Dalam ktentuan hukum islam jual-beli tentu memiliki syarat yang mesti
dipenuhi agar jual-beli tersebut sah dalam konteks pandangan agama. Sehingga
dalam penelitian ini penulis menekankan terhadap pada syarat dari pada akad jual
beli kulit hewan kurban tersebut yang berdasarkan aturan syara‟ dalam jual beli.
E. Langkah-langkah Penelitian
Adapun yang menjadi langkah- langkah penelitian ini, yaitu meliputi:
1. Menentukan metode penelitian
Metode yang digunakan dalam penelitian ini merupakan penelitian hukum
yang bersifat yuridis normatif, yaitu penelitian yang didasarkan pada penelitian
kepustakaan untuk mendapatkan data sekunder. Untuk melengkapi data yang
diperoleh dari penelitian kepustakaan, dilakukan penelitian lapangan. Adapun
yang menjadi sasaran penelitian hukum ini ada dua yaitu norma untuk penelitian
kepustakaan dan perilaku untuk penelitian lapangan. (Masri Singarimbun dkk,
1999:30).
13
2. Menentukan sumber data
Dalam menentukan sumber data penelitian ini penulis membagi kepada
dua bagian yaitu data primer dan data sekunder:
a) Data Primer
Dalam penelitian ini penulis mengambil data primernya adalah kepada
para pihak yang bersangkutan yaitu baik dari panitia atau penyelenggara
pelaksanaan kurban selaku pihak penjual kulit, pihak pembeli kulit dan
para pihak lain yang bersangkutan dalam terjadinya transaksi tersebut
yaitu para mustahik selaku penerima hasil kurban. Selain itu sumber data
lain adalah para tokoh ulama setempat, yang mana dalam hal ini berperan
cukup signifikan.
b) Data Sekunder
Sumber Data Sekunder adalah sumber data pendukung yang menunjang
terhadap sumber data primer. Sumber data sekunder yang penulis gunakan
dalam penelitian ini yaitu dari buku-buku dan media lain yang berkaitan
dengan masalah yang sedang diteliti.
3. Menentukan jenis Data
Jenis data yang digunakan dalam penelitian ini adalah jenis data kualitatif.
Data kualitatif adalah memaparkan data dan memberikan gambaran penjelasan
secara teoritik yang didasarkan pada masalah yang diteliti yang ada di lapangan
serta mengeksplorasikan kedalam bentuk laporan.
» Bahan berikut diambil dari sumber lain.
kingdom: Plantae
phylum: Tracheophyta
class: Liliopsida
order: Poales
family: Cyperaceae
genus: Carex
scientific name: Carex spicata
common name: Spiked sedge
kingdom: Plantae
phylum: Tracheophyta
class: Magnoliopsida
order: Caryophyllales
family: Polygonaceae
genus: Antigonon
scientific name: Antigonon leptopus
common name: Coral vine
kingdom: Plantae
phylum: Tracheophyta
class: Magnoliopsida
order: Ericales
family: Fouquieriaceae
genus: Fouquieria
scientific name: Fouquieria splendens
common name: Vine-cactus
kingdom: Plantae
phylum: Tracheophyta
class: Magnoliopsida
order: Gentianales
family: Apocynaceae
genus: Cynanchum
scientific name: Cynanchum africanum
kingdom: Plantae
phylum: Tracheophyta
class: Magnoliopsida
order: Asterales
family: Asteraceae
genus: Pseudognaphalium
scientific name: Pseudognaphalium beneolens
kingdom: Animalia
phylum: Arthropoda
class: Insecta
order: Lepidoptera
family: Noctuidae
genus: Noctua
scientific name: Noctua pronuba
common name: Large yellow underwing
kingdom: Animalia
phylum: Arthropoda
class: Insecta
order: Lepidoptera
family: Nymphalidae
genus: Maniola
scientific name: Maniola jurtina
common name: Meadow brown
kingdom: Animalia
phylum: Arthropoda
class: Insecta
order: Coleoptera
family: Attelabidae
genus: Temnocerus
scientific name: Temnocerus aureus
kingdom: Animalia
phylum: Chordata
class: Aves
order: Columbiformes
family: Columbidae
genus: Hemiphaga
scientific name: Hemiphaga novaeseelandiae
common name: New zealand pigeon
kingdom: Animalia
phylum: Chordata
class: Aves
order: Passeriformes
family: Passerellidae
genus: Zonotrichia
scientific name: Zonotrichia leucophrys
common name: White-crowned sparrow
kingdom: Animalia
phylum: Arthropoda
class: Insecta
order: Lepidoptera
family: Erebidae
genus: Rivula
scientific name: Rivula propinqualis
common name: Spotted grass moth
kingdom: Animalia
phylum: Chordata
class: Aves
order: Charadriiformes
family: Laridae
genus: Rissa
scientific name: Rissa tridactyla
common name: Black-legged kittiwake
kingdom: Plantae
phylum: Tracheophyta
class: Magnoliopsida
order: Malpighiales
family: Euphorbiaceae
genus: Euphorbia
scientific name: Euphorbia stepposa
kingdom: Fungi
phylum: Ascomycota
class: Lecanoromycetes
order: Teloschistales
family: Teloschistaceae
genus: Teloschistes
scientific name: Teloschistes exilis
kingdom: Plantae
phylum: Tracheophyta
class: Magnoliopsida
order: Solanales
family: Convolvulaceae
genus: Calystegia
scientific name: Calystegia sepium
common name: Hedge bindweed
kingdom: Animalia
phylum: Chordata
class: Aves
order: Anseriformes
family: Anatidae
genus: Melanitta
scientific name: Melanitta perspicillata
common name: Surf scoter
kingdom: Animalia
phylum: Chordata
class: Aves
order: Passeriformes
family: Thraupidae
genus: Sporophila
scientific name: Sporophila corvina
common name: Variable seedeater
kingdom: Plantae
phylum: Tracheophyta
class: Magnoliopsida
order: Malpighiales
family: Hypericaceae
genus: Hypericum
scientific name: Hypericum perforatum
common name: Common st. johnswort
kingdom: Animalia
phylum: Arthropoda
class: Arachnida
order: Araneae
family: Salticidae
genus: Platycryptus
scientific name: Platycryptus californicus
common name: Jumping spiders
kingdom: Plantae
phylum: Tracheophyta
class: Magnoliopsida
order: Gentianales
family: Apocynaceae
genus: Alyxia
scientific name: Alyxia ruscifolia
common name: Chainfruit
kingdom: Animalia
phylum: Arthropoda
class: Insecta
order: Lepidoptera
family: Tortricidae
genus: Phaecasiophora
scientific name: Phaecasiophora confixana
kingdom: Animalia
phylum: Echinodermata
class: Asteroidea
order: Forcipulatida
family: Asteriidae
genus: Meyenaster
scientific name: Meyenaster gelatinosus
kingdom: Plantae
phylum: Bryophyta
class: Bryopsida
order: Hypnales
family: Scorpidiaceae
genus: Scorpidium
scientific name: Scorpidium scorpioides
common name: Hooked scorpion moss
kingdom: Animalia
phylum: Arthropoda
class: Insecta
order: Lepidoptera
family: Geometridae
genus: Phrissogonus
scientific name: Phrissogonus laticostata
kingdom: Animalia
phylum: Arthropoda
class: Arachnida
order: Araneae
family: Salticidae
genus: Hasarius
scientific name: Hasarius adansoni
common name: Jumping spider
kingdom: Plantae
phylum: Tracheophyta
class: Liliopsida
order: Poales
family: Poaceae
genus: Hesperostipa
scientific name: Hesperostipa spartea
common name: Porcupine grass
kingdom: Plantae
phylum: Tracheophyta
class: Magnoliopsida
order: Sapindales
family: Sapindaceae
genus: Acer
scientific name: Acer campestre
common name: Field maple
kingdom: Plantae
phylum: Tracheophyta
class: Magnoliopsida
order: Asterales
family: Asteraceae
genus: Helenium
Jenis data yang dikumpulkan
dalam penelitian ini merupakan data-data yang dijadikan jawaban atas pertanyaan
14
penelitian yang diajukan terhadap masalah yang dirumuskan pada tujuan yang
telah ditetapkan (Cik Hasan Bisri, 2008:58).
Adapun jenis data yang dihimpun oleh penulis adalah mengenai:
a) Kondisi objektif Desa Cileunyi Wetan Kecamatan Cileunyi Kabupaten
Bandung dan kondisi objektif para pelaku transaksi jual beli.
b) Pendapat Ulama setempat dalam penelitian ini adalah langsung dari ketua
MUI, mengenai jual beli kulit hewan kurban.
c) Kedudukan jual beli tersebut menurut pandangan agama yang diambil dari
sisi fiqih muamalah, sehingga bisa disimpulkan hukumnya.
4. Menentukan teknik pengumpulan data
Dalam penelitian ini penulis menggunakan beberapa teknik pengumpulan
data yaitu:
a) Wawancara
Interview, yaitu pengumpulan data yang dilakukan dengan mengadakan
tatap muka atau wawancara langsung pada pihak yang bersangkutan untuk
memberikan data yang diperlukan dalam proses penelitian.
b) Observasi
Observasi merupakan teknik pengumpulan data yang dilakukan dengan
cara peneliti mengadakan pengamatan langsung di lapangan terhadap
gejala yang terjadi pada objek penelitian.
c) Studi kepustakaan
Pengumpulan data yang bersumber dari buku-buku yang membahas dan
berhubungan dengan objek penelitian.
15
5. Analisis data
Pada dasarnya analisis data merupakan penguraian data melalui tahapan-
tahapan kategori dan klasifikasi, perbandingan dan pencarian hubungan antara
data yang spesifik tentang hubungan peubah (Cik Hasan Bisri, 1999: 61).
Untuk menganalisa data, penulis menggunakan langkah-langkah sebagai
berikut:
a) Menelaah semua sumber data yang diperoleh baik dari sumber primer
maupun sumber sekunder.
b) Melakukan klasifikasi terhadap data yang terkumpul sesuai dengan
masalah yang diteliti.
c) Menghubungkan data yang telah diperoleh dengan teori yang relevan
dengan masalah yang dibahas.
d) Penarikan kesimpulan dari data-data yang dianalisis.